So what’s my recommendation?
Instead of the big brother banning of use of food stamps for less healthy food, come up with an incredibly simple model where food stamps are twice as valuable for healthier foods, so the one dollar in food stamps still buys me a dollar’s worth of coke, but now it’s worth two dollars if I buy the broccoli with it. If you could make ads and billboards showing the pile of healthy food you can get for $50 (it would be $100 worth in this model) next to a much smaller pile of the unhealthy foods you get with that same $50. For the people who are truly concerned about putting food on the table, this message should be very clear and simple.
The bottom line is that you need to know what will really cause your target to behave in they way you want them to, and being heavy handed, in my experience, often results on the opposite reaction (unless of course you are actually the parent and the child has no say whatsoever).

### [Written tasks]
- A) Write out the food stamp passage word for word, starting at "So what’s my" and ending at "clear and simple.".
- B) In the food stamp passage, how much would $50 in food stamps be worth when spent on healthy food under the proposed model?
- C) Keep writing the food stamp passage, picking up after its last sentence.
You won't need the lines that come after this passage.

### [Data lines]
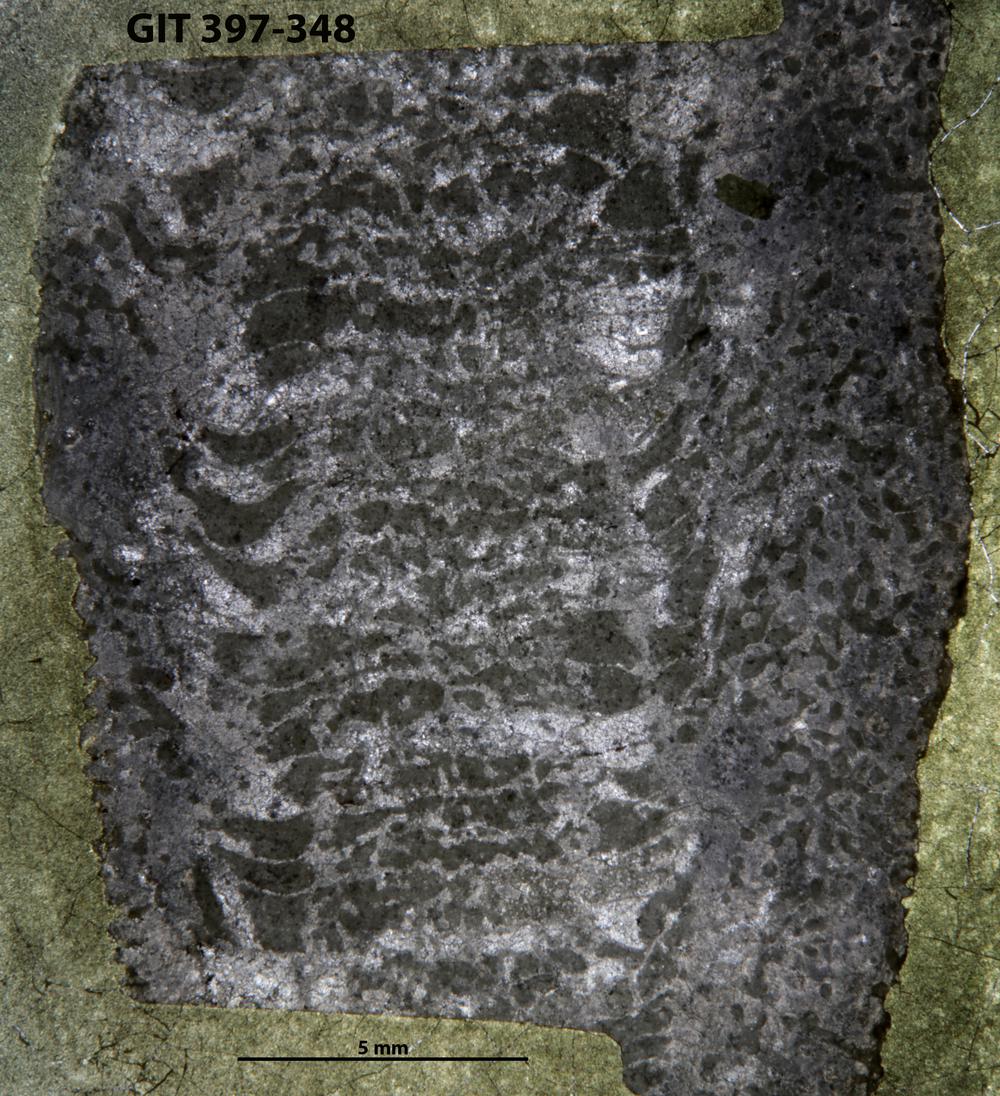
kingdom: Animalia
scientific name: Animalia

### [The answers]
- A)
So what’s my recommendation?
Instead of the big brother banning of use of food stamps for less healthy food, come up with an incredibly simple model where food stamps are twice as valuable for healthier foods, so the one dollar in food stamps still buys me a dollar’s worth of coke, but now it’s worth two dollars if I buy the broccoli with it. If you could make ads and billboards showing the pile of healthy food you can get for $50 (it would be $100 worth in this model) next to a much smaller pile of the unhealthy foods you get with that same $50. For the people who are truly concerned about putting food on the table, this message should be very clear and simple.

- B) $100.

- C)
While this isn’t a magic wand solution, there will be debates about which foods are healthy and which are not. There are lots of ways to do that, ranging from the percentage of trans fats, or even the ratio of trans fats and corn syrup to some other factors, seems like an interesting one, but I expect there are others. There are also some implementation issues in this at the cash register, but taller mountains have been climbed and I think that for the overall impact to the health and wellness of the population, in addition to the reduction in obesity, which would translate directly into lower health care costs, this is all worth figuring out.
I’d love to hear your feedback on this.